A truly remarkable class of Superior Individuals if there ever was one, and an Accomplishment such as the world has never seen by such a small group of Diehards since 300!
Read Queen Victoria's Little Wars by the American military historian, Byron Farwell!
But the figures of speech this extraordinary class left behind were never intended to open doors to poetry for the people, just to remind the Leaders of their exclusiveness and what they had endured to get such privileged information--cold iron beds, zinc tubs full of rugby mud, and of course canings, both receiving them and administering them!
But if the figures of speech we teach have any value, they will have always been the heart of poetry in every culture and in every language..."

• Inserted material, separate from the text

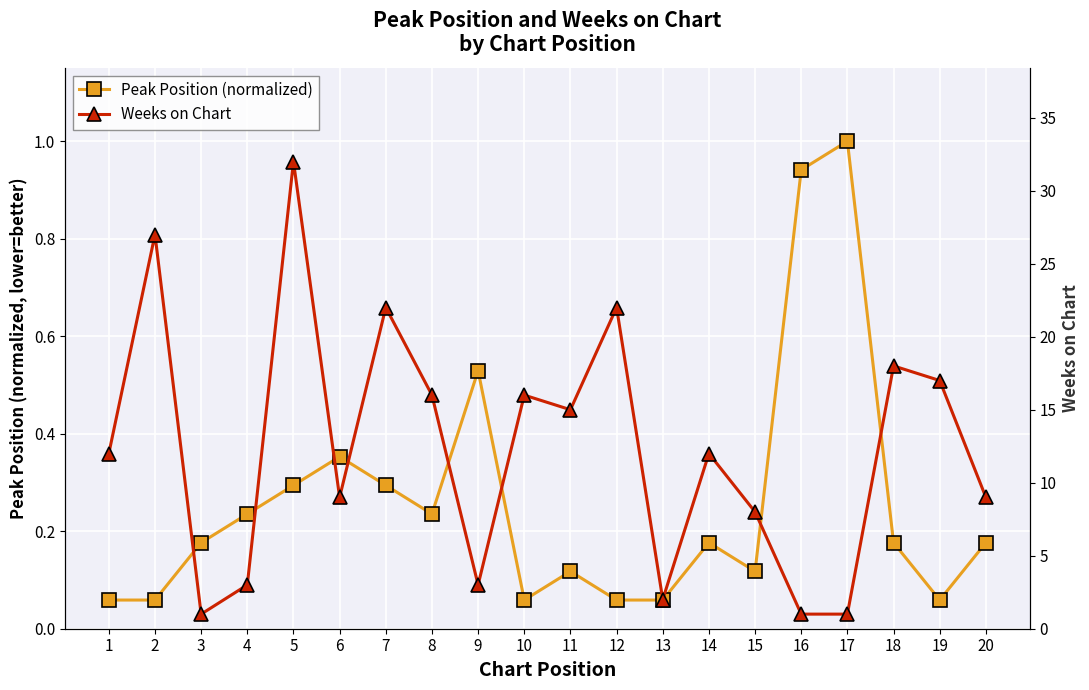

The Peak Position (normalized) series shows 0.0 at 2. True or false?

False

Disclaimer: "Desmond Swords firmly believes that he has a direct bloodline to the O'Dalaigh Fili, who were hereditary poets to the powers that be in South Munster, up until the Earls of Desmond were snuffed out during the Gaelic reordering of Ireland."
;-)
Oh stupid me the parvenu who had no class to cast into the milleau mon anon amis - what a fool i wuz, who cannot use the cruet right cuz, well, je suis un la knob, non le nob..
Thanks Anon.
I'll have to remove that blurb from all official publishing organs in my control. That old cod of being a Mitford PLU, got written in the final year of one's earliest training, when one was barely passed drisac; an apprenticeship satirist reaching for the stars from the academic playpen, taking it all soo seriously as a wholly unknown bore that arrant random chance, fate, dán - poetry had chosen Robert Sheppard was the hierophantic mentor-card one had to play our game with, my anonymous old pal, fwendlee mendy mohn yon, one will hark anew:
Deasmhuman O Suaird is a Lancastrian Irishman, plastic paddy anyone is free to abuse, insult, laugh at and dismiss with a grunt as not real PLU, Nancy Mitz, dis one's only a Fitzgerald fakin he's a bum.

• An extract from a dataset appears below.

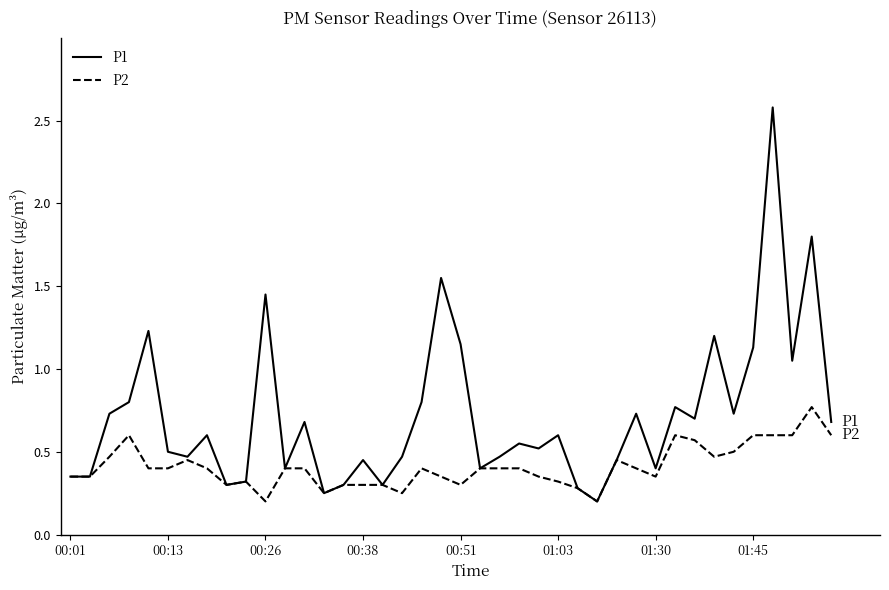

Rank the series by their average value, from lowest to highest.

P2, P1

thanks very much - batting on a sticky wicket isn't that much fun and i hereby declare the old earl Desmond Swords blurb an illegal satrical text, and any reproduction the work of a cáinte - punishable by the death of air-wishy kisses by an anruth in the Réalta na bhFile, tong a toing mo thuath - the throne of poets in our head alone the voices said was PK PLU:
"In the final simplicity we don’t care whether we appear foolish or not. We talk of things that earlier wold embarrass. We are satisfied with being ourselves, however small."
sedist word ver, tis des
ha ha ha ha ho
Every once in a mad while, one wanders into a parallel world that is truly entertaining.
ha ha ha ha ho
Floyd used to sing:
"Hanging on in quiet desperation is the English way." It has its uses, but a little eclat, elan, jeu d'esprit, or flamboyance wouldn't go astray. They'd just be so obviously un-English. Like winning.
(Don't know how to put the necessary accents on the letters, sorry.)